Exercise details:
Using the listing below, set down each line from the line containing "M980,66l11,17 6,-3 6,9" through the line containing "M1168,156l3,16 -6,1 -3,-15z", both ends included, exactly and with nothing added.

Task data:
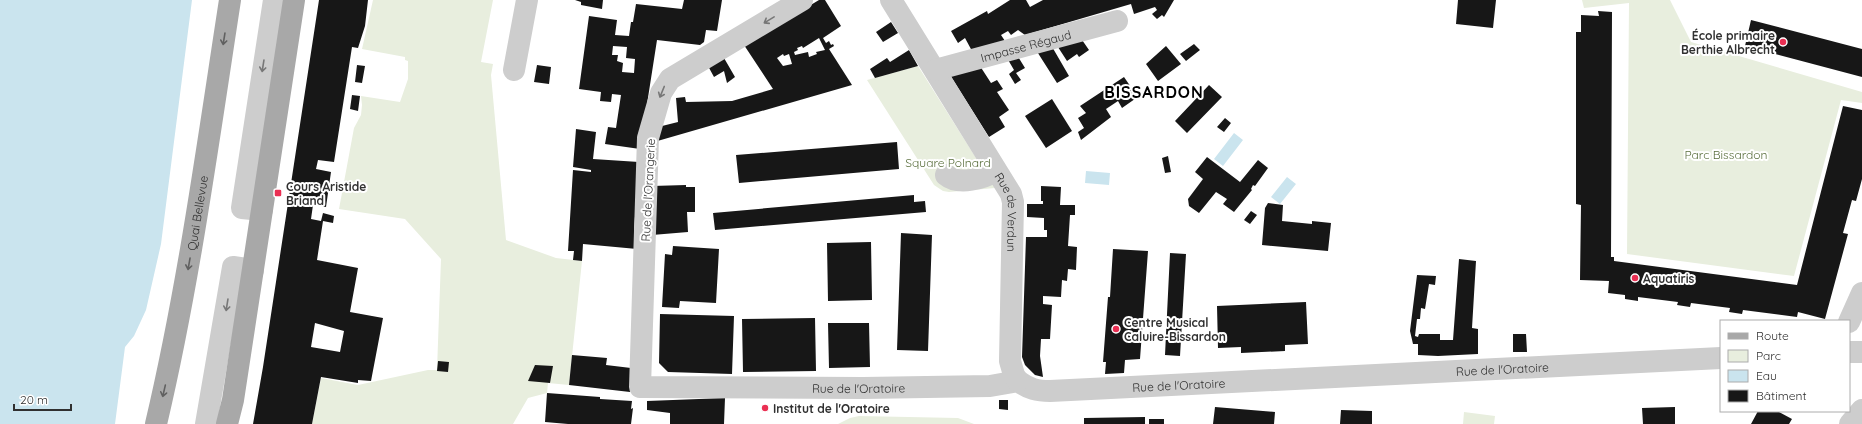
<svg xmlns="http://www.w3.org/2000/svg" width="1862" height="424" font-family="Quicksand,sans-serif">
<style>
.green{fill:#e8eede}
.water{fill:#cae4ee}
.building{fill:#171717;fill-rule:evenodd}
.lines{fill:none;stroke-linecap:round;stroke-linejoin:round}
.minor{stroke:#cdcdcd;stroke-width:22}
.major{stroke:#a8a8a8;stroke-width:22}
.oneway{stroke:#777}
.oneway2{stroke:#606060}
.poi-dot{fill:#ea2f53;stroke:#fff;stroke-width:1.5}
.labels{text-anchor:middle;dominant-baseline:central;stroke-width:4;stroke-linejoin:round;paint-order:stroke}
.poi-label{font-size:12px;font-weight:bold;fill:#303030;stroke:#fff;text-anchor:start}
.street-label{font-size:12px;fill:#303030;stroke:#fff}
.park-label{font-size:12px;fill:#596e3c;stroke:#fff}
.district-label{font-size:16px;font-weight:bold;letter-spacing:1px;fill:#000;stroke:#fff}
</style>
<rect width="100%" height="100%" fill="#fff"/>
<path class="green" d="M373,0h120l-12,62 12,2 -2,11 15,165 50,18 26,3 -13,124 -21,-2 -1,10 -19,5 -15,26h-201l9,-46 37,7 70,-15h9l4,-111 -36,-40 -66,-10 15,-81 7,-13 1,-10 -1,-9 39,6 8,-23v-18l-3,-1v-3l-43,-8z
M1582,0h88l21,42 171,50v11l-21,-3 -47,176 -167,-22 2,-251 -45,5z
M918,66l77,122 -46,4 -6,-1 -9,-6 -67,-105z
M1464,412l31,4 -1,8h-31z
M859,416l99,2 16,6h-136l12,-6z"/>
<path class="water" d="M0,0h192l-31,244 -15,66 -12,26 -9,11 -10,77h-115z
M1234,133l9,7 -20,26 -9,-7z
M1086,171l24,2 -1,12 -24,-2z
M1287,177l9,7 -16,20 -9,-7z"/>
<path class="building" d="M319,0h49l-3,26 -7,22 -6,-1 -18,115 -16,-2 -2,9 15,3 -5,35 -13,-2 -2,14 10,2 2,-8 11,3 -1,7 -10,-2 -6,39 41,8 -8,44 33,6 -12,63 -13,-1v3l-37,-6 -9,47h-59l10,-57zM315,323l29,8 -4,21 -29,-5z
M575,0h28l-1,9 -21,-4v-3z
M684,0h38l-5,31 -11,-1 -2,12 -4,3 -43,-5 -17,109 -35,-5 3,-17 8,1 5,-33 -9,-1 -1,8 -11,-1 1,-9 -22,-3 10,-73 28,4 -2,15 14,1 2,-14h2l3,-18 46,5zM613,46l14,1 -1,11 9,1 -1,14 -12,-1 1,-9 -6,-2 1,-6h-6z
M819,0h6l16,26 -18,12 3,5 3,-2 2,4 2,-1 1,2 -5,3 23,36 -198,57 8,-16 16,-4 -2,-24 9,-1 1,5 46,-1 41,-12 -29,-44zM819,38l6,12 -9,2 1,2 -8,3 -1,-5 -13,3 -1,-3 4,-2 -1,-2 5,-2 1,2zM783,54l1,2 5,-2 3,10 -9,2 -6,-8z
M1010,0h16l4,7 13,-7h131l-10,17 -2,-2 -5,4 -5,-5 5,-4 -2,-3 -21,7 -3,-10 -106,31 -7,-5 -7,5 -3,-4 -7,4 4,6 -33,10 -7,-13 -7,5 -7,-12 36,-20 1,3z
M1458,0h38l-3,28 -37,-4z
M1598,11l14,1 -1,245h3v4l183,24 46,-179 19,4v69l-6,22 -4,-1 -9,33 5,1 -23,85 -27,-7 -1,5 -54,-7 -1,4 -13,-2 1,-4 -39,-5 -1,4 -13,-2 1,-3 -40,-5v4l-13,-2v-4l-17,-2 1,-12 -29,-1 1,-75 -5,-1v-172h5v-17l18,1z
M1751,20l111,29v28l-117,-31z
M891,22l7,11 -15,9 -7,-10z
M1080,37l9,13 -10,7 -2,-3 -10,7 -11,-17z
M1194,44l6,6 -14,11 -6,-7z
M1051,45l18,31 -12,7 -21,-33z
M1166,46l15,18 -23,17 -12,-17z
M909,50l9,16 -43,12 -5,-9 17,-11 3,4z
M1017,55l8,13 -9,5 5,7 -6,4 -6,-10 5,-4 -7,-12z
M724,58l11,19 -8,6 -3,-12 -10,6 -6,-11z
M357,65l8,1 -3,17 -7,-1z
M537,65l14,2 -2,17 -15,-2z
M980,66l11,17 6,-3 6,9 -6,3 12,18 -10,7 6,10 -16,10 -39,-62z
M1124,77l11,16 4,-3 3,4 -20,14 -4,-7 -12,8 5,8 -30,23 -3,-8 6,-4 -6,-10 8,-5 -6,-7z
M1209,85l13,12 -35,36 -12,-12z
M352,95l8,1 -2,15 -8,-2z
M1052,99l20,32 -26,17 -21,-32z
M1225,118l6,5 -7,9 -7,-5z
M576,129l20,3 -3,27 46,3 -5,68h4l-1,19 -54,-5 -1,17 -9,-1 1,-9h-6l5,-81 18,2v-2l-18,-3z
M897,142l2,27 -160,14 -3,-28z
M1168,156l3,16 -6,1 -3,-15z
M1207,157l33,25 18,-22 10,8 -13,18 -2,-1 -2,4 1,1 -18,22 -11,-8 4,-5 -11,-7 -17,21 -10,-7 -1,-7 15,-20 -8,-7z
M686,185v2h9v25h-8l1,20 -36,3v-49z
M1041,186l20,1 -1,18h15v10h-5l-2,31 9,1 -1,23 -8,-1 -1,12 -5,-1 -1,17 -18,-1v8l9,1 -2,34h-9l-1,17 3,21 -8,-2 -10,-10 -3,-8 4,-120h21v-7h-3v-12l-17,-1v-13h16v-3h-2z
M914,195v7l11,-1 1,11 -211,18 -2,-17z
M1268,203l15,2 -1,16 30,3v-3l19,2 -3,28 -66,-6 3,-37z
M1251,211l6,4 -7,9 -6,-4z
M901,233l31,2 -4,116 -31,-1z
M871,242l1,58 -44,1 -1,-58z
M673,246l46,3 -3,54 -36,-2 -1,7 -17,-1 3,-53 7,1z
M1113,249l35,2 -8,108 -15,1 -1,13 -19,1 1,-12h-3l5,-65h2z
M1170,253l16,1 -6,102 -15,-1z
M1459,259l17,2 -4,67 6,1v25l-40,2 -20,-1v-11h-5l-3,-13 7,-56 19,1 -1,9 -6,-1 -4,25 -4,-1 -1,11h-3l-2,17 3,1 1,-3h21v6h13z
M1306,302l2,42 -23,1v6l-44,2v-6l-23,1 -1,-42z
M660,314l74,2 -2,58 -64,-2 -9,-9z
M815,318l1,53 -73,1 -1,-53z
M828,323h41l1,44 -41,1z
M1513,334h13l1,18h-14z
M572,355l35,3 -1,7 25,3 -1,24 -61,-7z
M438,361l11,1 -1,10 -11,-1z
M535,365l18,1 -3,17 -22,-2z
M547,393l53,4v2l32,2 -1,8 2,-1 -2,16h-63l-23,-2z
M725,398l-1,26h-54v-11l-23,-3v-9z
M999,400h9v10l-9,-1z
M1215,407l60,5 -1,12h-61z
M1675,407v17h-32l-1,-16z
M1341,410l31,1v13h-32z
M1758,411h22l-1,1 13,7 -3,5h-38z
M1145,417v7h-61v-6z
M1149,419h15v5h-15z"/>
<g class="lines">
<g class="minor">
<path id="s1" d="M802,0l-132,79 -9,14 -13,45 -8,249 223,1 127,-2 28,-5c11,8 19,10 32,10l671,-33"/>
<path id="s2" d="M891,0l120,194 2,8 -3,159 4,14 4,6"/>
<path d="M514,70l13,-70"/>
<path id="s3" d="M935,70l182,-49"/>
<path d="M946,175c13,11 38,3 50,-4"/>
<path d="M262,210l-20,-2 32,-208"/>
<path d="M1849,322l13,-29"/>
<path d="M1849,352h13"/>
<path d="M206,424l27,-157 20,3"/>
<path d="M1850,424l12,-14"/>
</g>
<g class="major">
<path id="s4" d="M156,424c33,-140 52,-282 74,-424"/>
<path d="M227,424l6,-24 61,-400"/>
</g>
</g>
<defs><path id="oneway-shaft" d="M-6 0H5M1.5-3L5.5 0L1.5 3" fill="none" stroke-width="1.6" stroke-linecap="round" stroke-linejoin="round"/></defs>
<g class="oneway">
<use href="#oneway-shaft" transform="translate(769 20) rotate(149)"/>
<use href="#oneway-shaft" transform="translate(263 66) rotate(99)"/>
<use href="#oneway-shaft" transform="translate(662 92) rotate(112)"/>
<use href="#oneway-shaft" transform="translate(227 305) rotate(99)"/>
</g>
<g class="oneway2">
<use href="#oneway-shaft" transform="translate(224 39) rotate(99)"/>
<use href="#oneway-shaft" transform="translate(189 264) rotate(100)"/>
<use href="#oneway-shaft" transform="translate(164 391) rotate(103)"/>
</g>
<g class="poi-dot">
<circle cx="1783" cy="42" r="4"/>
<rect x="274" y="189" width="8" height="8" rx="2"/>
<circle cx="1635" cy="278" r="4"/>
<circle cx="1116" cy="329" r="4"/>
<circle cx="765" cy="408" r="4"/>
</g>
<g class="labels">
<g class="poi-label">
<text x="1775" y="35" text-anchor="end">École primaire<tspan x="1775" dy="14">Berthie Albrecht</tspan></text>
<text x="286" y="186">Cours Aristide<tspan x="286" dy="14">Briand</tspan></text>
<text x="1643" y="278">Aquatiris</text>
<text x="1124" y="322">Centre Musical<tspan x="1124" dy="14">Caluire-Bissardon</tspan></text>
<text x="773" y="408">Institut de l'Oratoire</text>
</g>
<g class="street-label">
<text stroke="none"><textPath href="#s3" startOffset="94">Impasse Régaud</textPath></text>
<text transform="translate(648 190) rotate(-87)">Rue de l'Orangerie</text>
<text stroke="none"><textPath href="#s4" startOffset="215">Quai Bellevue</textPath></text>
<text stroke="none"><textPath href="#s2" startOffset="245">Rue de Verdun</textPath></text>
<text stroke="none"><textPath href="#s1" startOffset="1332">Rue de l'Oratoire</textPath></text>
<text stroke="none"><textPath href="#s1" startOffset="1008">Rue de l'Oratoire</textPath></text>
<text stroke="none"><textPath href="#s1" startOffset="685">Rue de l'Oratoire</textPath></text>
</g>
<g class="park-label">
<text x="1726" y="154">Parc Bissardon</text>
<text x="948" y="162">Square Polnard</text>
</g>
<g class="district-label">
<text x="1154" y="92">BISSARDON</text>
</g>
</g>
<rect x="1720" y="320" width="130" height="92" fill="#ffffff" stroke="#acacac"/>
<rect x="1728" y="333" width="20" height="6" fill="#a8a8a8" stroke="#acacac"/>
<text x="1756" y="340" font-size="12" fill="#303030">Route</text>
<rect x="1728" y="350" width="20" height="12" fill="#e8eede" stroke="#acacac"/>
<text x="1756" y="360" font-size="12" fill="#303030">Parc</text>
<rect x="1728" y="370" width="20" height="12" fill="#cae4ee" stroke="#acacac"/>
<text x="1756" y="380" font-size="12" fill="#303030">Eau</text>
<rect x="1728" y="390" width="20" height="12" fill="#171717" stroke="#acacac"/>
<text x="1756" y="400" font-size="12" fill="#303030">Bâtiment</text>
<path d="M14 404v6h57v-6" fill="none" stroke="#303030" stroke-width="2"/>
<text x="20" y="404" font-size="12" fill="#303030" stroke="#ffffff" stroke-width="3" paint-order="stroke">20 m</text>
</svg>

Your response:
M980,66l11,17 6,-3 6,9 -6,3 12,18 -10,7 6,10 -16,10 -39,-62z
M1124,77l11,16 4,-3 3,4 -20,14 -4,-7 -12,8 5,8 -30,23 -3,-8 6,-4 -6,-10 8,-5 -6,-7z
M1209,85l13,12 -35,36 -12,-12z
M352,95l8,1 -2,15 -8,-2z
M1052,99l20,32 -26,17 -21,-32z
M1225,118l6,5 -7,9 -7,-5z
M576,129l20,3 -3,27 46,3 -5,68h4l-1,19 -54,-5 -1,17 -9,-1 1,-9h-6l5,-81 18,2v-2l-18,-3z
M897,142l2,27 -160,14 -3,-28z
M1168,156l3,16 -6,1 -3,-15z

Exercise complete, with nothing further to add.